Как мы писали в начале настоящей главы, остальные еврейские хронисты, в полном соответствии с их «философией истории», не уделили внимания рассмотрению непосредственных причин крестьянской войны. У них можно будет найти только самые отрывочные замечания по всему тому, что выходило за пределы изложения «еврейских бедствий». Однако и у этих хронистов то тут, то там оброненные указания могут послужить некоторым материалом для уточнения социальной позиции авторов изучаемых хроник.

Мейер из Щебржешина почти такой же апологет Вишневецкого, как и Ганновер. Он тоже рассказывает много о храбрости «славного князя»[87], говорит о выказанных им «по отношению к евреям доброте и справедливости»[88]. У него мы также встретим известный уже нам из повествования Ганновера рассказ о том, как по наущению Хмельницкого только для того, чтобы не допустить назначения «героя из героев» Вишневецкого на пост гетмана, был отпущен из татарского плена князь Потоцкий[89]. Но восхваление Вишневецкого не сопровождается у этого хрониста отрицательной оценкой его соперников и недругов. Он не отпускает даже по адресу Доминика — этого bete noire современных хронистов — ни одного недружелюбного замечания. И если щедрые эпитеты, отпускаемые Мейером из Щебржешина по адресу Вишневецкого, достаточно ясно говорят об его симпатиях, то все же приходится констатировать его чрезвычайную сдержанность и нарочитую лояльность по отношению к официальным деятелям (наряду с его очевидно недостаточной ориентированностью в политической борьбе среди командующих классов).

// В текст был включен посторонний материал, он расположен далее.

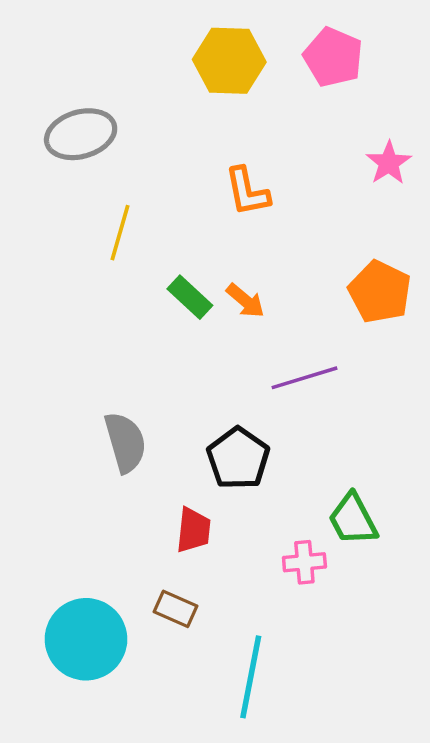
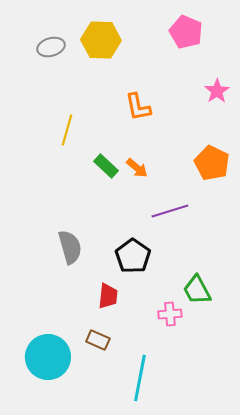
yellow hexagon: (229, 61) -> (101, 40), moved
gray ellipse: (81, 134) -> (51, 47), moved, size x0.7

Саббатай Гакоген, автор «Послания», сосредоточив все свое внимание на специально еврейских моментах и преследуя главным образом цели информации зарубежных еврейских общин, не счел нужным даже мимоходом задержаться на изображении общеисторического фона событий. Он не только не вспоминает Вишневецкого, но мы у него не встретим даже и простого упоминания о литовском гетмане Радзивилле, несмотря на то, что этот хронист особенно много внимания уделил белорусско-литовским делам. Но зато в полном соответствии со своей уже выше подчеркнутой нарочитой официально-политической лояльностью он посвящает несколько строк памяти умершего короля Владислава. И смерть короля (известие о которой воспринимается, по его словам, еврейским населением, как предчувствие грядущих бед) изображается «первопричиной» всех обрушившихся позже несчастий.

В «Плаче», «Вратах покаяния» и других источниках мы уже не встретим достойных внимания экскурсов в область нееврейской истории и политики.